(Items listed in a dataset)
------------------------------------------------------------------------

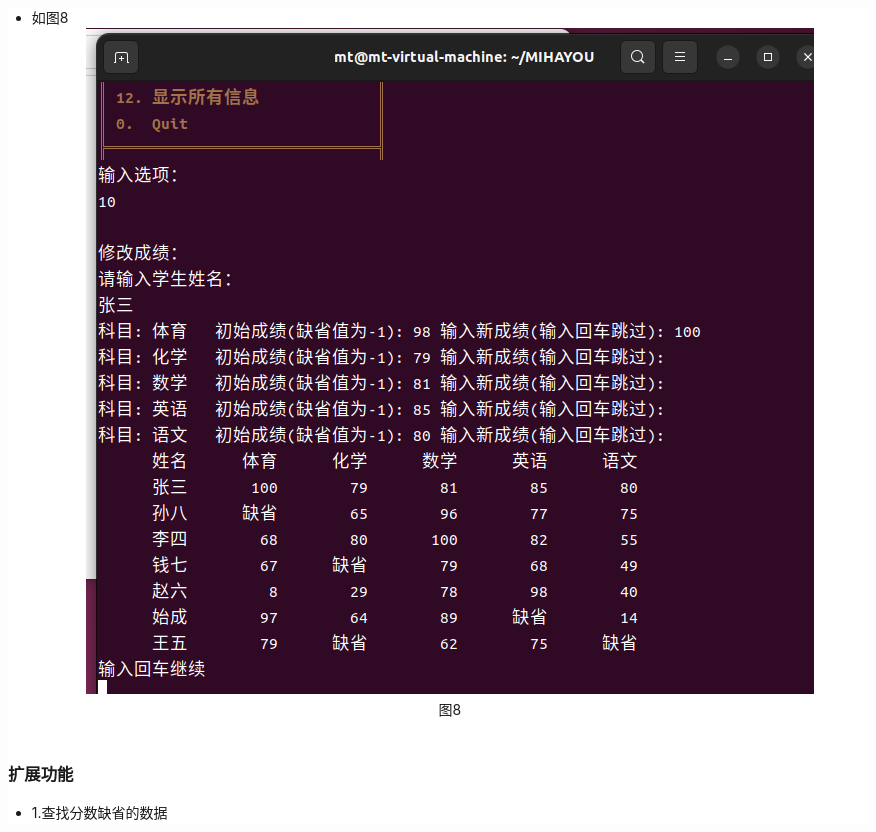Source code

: - 如图8<br/><div align=center >![](picture/8.png)<br/>图8</div><br/>  

### 扩展功能<a name="扩展功能"></a>
- 1.查找分数缺省的数据  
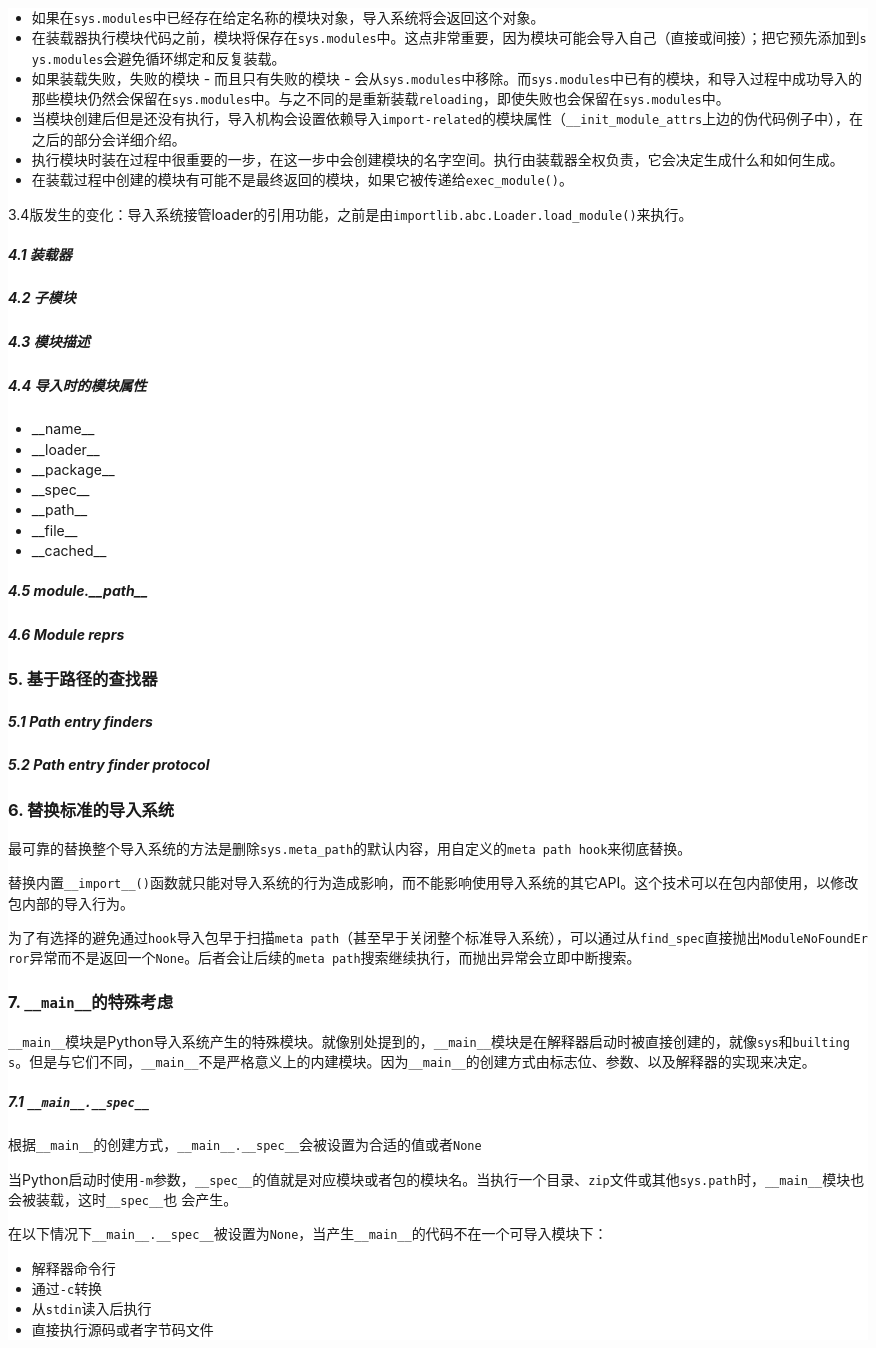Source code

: * 如果在`sys.modules`中已经存在给定名称的模块对象，导入系统将会返回这个对象。
* 在装载器执行模块代码之前，模块将保存在`sys.modules`中。这点非常重要，因为模块可能会导入自己（直接或间接）；把它预先添加到`sys.modules`会避免循环绑定和反复装载。
* 如果装载失败，失败的模块 - 而且只有失败的模块 - 会从`sys.modules`中移除。而`sys.modules`中已有的模块，和导入过程中成功导入的那些模块仍然会保留在`sys.modules`中。与之不同的是重新装载`reloading`，即使失败也会保留在`sys.modules`中。
* 当模块创建后但是还没有执行，导入机构会设置依赖导入`import-related`的模块属性（`__init_module_attrs`上边的伪代码例子中），在之后的部分会详细介绍。
* 执行模块时装在过程中很重要的一步，在这一步中会创建模块的名字空间。执行由装载器全权负责，它会决定生成什么和如何生成。
* 在装载过程中创建的模块有可能不是最终返回的模块，如果它被传递给`exec_module()`。

3.4版发生的变化：导入系统接管loader的引用功能，之前是由`importlib.abc.Loader.load_module()`来执行。

##### 4.1 装载器
##### 4.2 子模块
##### 4.3 模块描述
##### 4.4 导入时的模块属性

* \_\_name\_\_
* \_\_loader\_\_
* \_\_package\_\_
* \_\_spec\_\_
* \_\_path\_\_
* \_\_file\_\_
* \_\_cached\_\_

##### 4.5 module.\_\_path\_\_
##### 4.6 Module reprs

### 5. 基于路径的查找器
##### 5.1 Path entry finders
##### 5.2 Path entry finder protocol
### 6. 替换标准的导入系统  
最可靠的替换整个导入系统的方法是删除`sys.meta_path`的默认内容，用自定义的`meta path hook`来彻底替换。

替换内置`__import__()`函数就只能对导入系统的行为造成影响，而不能影响使用导入系统的其它API。这个技术可以在包内部使用，以修改包内部的导入行为。

为了有选择的避免通过`hook`导入包早于扫描`meta path`（甚至早于关闭整个标准导入系统），可以通过从`find_spec`直接抛出`ModuleNoFoundError`异常而不是返回一个`None`。后者会让后续的`meta path`搜索继续执行，而抛出异常会立即中断搜索。

### 7. `__main__`的特殊考虑
`__main__`模块是Python导入系统产生的特殊模块。就像别处提到的，`__main__`模块是在解释器启动时被直接创建的，就像`sys`和`builtings`。但是与它们不同，`__main__`不是严格意义上的内建模块。因为`__main__`的创建方式由标志位、参数、以及解释器的实现来决定。

##### 7.1 `__main__.__spec__`
根据`__main__`的创建方式，`__main__.__spec__`会被设置为合适的值或者`None`

当Python启动时使用`-m`参数，`__spec__`的值就是对应模块或者包的模块名。当执行一个目录、`zip`文件或其他`sys.path`时，`__main__`模块也会被装载，这时`__spec__`也
会产生。

在以下情况下`__main__.__spec__`被设置为`None`，当产生`__main__`的代码不在一个可导入模块下：

* 解释器命令行
* 通过`-c`转换
* 从`stdin`读入后执行
* 直接执行源码或者字节码文件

------------------------------------------------------------------------

Work instruction: Bring together each line above where the string "None" turns up.

Written answer:
为了有选择的避免通过`hook`导入包早于扫描`meta path`（甚至早于关闭整个标准导入系统），可以通过从`find_spec`直接抛出`ModuleNoFoundError`异常而不是返回一个`None`。后者会让后续的`meta path`搜索继续执行，而抛出异常会立即中断搜索。
根据`__main__`的创建方式，`__main__.__spec__`会被设置为合适的值或者`None`
在以下情况下`__main__.__spec__`被设置为`None`，当产生`__main__`的代码不在一个可导入模块下：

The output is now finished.